- [EXCERPT TO READ]:

-- start --

The plot, the characters, the writing style, the climax, the adventure, the thrill, the mystery which surrounds the baby girl – it is all pure genius.

The plot is well-knit and together with all the subplots makes for an entertaining read. The narrations are in third voice and sometimes in the form of a notebook which the private investigator left behind.

The story is being told from many people’s perspectives and thus there are quite a number of important characters all of which entertain the reader to no end.

I best liked the character of Malvina De Carville, Mathilde De Carville, Marc and Lylie. All four characters were nicely developed and had a depth about them, even if a little negative.

For some reason, I couldn’t bring myself to like the character portrayal of the private investigator much. There was something missing in him I believe. His motives were not very clear and his personal life was hastily showcased giving the reader very less time to know him as a person.

I liked the climax though just a few pages before the grand revelation I had a faint notion of what might be in store for the reader. Nevertheless, it was really fun reading it.

-- end --

- [PROBLEMS AND TASKS]:
A) Please copy out the lines of the listing from the one containing "common name: Common mallow" up to and including the one containing "scientific name: Agrotis venerabilis", unchanged.
B) Extend the book review with a few more sentences that pick up right after its final line.
The book review above has no connection to the listing that comes after it.

- [RECORDS FOR THIS TASK]:
-- start --

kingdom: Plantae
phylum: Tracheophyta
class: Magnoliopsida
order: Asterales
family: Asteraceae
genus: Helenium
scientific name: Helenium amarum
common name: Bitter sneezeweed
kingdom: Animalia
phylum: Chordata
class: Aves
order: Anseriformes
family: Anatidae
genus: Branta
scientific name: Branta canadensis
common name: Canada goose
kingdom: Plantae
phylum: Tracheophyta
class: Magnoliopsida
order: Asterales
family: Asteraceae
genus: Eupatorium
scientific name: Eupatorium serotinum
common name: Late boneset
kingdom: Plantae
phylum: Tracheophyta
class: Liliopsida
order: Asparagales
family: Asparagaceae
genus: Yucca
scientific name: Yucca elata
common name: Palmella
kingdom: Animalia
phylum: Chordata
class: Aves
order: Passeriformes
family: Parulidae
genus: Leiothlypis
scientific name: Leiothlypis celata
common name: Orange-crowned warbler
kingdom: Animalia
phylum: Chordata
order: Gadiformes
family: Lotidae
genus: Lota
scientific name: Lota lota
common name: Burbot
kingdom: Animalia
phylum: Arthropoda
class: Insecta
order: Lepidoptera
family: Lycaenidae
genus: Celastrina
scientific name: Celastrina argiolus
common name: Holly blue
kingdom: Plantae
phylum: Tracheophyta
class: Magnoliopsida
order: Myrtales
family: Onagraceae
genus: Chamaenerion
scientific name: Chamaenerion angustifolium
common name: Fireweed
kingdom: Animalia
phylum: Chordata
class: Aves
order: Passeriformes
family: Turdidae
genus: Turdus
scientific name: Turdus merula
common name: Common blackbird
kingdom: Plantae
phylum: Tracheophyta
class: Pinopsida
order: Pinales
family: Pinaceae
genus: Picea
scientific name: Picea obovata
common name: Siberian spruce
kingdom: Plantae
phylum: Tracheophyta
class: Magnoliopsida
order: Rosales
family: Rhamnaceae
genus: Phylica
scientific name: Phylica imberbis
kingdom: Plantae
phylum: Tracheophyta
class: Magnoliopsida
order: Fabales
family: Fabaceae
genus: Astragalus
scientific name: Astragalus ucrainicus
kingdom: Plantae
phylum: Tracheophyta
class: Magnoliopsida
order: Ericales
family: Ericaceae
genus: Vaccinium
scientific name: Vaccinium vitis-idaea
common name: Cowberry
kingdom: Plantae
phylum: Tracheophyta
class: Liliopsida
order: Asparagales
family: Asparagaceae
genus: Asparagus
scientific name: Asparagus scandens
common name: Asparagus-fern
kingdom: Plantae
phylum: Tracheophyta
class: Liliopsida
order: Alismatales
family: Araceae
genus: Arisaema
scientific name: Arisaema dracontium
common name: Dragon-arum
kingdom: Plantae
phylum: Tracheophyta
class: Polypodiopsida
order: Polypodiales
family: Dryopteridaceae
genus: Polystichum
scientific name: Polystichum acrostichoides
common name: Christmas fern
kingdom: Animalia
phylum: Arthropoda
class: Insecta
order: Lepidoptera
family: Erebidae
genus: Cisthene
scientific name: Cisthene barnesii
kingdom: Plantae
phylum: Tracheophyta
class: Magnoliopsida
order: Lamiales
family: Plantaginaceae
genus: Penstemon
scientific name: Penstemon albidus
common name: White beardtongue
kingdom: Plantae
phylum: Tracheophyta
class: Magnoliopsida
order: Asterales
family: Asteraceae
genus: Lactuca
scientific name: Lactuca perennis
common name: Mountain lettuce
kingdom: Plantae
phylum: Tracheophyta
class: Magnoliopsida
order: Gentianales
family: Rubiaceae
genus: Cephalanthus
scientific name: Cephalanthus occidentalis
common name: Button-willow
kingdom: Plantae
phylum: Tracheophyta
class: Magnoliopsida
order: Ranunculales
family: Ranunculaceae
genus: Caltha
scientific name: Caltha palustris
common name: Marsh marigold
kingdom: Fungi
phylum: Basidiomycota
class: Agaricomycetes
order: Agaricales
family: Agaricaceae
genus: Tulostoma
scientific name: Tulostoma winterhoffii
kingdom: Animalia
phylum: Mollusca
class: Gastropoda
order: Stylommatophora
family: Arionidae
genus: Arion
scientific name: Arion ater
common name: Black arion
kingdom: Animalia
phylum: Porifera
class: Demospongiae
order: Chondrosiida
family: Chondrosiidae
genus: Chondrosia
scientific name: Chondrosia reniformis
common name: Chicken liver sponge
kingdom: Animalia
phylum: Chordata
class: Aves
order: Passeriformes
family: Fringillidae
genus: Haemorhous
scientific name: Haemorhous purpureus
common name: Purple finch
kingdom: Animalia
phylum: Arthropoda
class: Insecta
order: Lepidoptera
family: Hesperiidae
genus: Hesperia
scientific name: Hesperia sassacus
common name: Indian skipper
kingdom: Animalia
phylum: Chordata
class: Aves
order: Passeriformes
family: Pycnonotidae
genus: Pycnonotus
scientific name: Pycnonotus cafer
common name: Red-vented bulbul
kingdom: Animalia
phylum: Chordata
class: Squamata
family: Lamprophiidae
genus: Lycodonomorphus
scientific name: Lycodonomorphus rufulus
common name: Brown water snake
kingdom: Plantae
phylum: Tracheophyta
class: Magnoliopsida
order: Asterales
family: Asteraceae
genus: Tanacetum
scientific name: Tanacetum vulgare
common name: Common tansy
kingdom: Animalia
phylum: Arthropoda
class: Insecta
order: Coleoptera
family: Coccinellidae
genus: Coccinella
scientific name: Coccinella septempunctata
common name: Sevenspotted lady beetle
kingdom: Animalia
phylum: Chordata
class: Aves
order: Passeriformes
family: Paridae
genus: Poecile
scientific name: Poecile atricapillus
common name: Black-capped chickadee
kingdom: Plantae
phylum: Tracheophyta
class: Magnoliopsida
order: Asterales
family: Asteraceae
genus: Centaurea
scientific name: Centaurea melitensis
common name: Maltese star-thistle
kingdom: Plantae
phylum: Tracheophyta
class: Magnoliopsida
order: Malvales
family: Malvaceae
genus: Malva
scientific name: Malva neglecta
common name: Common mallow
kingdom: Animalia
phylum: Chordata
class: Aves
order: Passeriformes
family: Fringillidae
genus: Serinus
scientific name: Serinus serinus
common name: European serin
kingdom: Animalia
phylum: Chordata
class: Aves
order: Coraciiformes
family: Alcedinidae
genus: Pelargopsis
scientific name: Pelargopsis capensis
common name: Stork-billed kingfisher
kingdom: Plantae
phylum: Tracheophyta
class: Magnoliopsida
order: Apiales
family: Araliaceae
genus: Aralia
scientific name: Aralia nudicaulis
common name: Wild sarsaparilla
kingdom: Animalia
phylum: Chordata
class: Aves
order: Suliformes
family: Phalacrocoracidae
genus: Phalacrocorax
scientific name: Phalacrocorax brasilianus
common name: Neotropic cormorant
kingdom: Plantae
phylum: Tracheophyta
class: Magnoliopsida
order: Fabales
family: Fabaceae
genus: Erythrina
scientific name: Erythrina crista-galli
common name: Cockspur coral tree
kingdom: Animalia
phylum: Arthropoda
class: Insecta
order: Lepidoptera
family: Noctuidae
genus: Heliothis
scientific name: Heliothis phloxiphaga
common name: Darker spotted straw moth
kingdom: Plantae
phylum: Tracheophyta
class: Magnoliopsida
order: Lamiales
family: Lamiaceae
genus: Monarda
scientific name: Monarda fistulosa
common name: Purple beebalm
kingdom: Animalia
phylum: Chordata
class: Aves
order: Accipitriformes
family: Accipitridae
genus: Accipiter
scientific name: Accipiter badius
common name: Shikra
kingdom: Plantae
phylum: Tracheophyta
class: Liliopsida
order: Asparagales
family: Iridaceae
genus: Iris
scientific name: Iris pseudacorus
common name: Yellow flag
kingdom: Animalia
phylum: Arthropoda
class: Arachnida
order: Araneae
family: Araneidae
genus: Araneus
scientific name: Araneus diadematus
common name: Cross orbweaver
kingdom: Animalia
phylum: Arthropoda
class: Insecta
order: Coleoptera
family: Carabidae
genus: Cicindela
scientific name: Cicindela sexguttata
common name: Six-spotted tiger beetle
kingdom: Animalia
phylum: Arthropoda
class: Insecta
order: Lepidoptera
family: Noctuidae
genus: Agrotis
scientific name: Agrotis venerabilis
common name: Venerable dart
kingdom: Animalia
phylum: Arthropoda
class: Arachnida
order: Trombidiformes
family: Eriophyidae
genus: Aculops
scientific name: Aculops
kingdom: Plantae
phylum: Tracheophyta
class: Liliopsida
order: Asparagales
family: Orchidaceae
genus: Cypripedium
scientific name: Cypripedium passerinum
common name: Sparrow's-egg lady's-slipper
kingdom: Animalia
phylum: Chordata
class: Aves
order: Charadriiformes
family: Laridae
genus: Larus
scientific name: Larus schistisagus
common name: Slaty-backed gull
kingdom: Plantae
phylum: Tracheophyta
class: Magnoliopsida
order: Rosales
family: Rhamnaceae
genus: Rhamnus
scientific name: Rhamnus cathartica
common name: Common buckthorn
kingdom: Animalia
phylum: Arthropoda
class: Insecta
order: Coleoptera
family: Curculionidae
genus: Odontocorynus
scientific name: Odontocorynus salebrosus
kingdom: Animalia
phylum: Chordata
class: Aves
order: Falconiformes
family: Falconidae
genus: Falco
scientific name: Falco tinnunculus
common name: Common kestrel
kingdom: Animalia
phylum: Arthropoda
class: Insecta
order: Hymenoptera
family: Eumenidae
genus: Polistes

-- end --

- [RESPONSES FOR EACH TASK]:
A)
common name: Common mallow
kingdom: Animalia
phylum: Chordata
class: Aves
order: Passeriformes
family: Fringillidae
genus: Serinus
scientific name: Serinus serinus
common name: European serin
kingdom: Animalia
phylum: Chordata
class: Aves
order: Coraciiformes
family: Alcedinidae
genus: Pelargopsis
scientific name: Pelargopsis capensis
common name: Stork-billed kingfisher
kingdom: Plantae
phylum: Tracheophyta
class: Magnoliopsida
order: Apiales
family: Araliaceae
genus: Aralia
scientific name: Aralia nudicaulis
common name: Wild sarsaparilla
kingdom: Animalia
phylum: Chordata
class: Aves
order: Suliformes
family: Phalacrocoracidae
genus: Phalacrocorax
scientific name: Phalacrocorax brasilianus
common name: Neotropic cormorant
kingdom: Plantae
phylum: Tracheophyta
class: Magnoliopsida
order: Fabales
family: Fabaceae
genus: Erythrina
scientific name: Erythrina crista-galli
common name: Cockspur coral tree
kingdom: Animalia
phylum: Arthropoda
class: Insecta
order: Lepidoptera
family: Noctuidae
genus: Heliothis
scientific name: Heliothis phloxiphaga
common name: Darker spotted straw moth
kingdom: Plantae
phylum: Tracheophyta
class: Magnoliopsida
order: Lamiales
family: Lamiaceae
genus: Monarda
scientific name: Monarda fistulosa
common name: Purple beebalm
kingdom: Animalia
phylum: Chordata
class: Aves
order: Accipitriformes
family: Accipitridae
genus: Accipiter
scientific name: Accipiter badius
common name: Shikra
kingdom: Plantae
phylum: Tracheophyta
class: Liliopsida
order: Asparagales
family: Iridaceae
genus: Iris
scientific name: Iris pseudacorus
common name: Yellow flag
kingdom: Animalia
phylum: Arthropoda
class: Arachnida
order: Araneae
family: Araneidae
genus: Araneus
scientific name: Araneus diadematus
common name: Cross orbweaver
kingdom: Animalia
phylum: Arthropoda
class: Insecta
order: Coleoptera
family: Carabidae
genus: Cicindela
scientific name: Cicindela sexguttata
common name: Six-spotted tiger beetle
kingdom: Animalia
phylum: Arthropoda
class: Insecta
order: Lepidoptera
family: Noctuidae
genus: Agrotis
scientific name: Agrotis venerabilis

B)
I also particularly liked the fact that there were not any gruesome murders or gory crime scene portrayals as has become the norm with most crime fictions nowadays.

That proves the point that good crime fiction may not necessarily be a gory one.

Overall, the book was an absolute un-put-down-able read and I simply couldn’t wait to get until the end, however, I would have appreciated the author’s skill more if the 386 long pages would have been condensed to less than 300 pages.

Also, I had got the Indian paperback version. I didn’t find the quality of the paper good and the font size appealing and often I had to switch to another book for my night reading sessions.

But that being said, “After The Crash” was an exceptional read and I rate it four out of five stars and recommend it to all crime fiction lovers.